WORK INSTRUCTIONS:
Write out every line of the records below, keeping the same wording, spelling, and line breaks.

EXTRACTED ENTRIES:
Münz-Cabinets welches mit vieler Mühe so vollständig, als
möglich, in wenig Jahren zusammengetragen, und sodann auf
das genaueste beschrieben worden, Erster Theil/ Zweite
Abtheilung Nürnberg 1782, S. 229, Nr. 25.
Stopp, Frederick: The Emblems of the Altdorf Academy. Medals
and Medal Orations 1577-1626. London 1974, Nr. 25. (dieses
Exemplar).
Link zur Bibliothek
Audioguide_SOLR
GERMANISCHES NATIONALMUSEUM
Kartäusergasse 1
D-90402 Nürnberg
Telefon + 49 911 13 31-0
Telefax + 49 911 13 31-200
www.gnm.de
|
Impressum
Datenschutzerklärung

EXERCISE OUTPUT:
Münz-Cabinets welches mit vieler Mühe so vollständig, als
möglich, in wenig Jahren zusammengetragen, und sodann auf
das genaueste beschrieben worden, Erster Theil/ Zweite
Abtheilung Nürnberg 1782, S. 229, Nr. 25.
Stopp, Frederick: The Emblems of the Altdorf Academy. Medals
and Medal Orations 1577-1626. London 1974, Nr. 25. (dieses
Exemplar).
Link zur Bibliothek
Audioguide_SOLR
GERMANISCHES NATIONALMUSEUM
Kartäusergasse 1
D-90402 Nürnberg
Telefon + 49 911 13 31-0
Telefax + 49 911 13 31-200
www.gnm.de
|
Impressum
Datenschutzerklärung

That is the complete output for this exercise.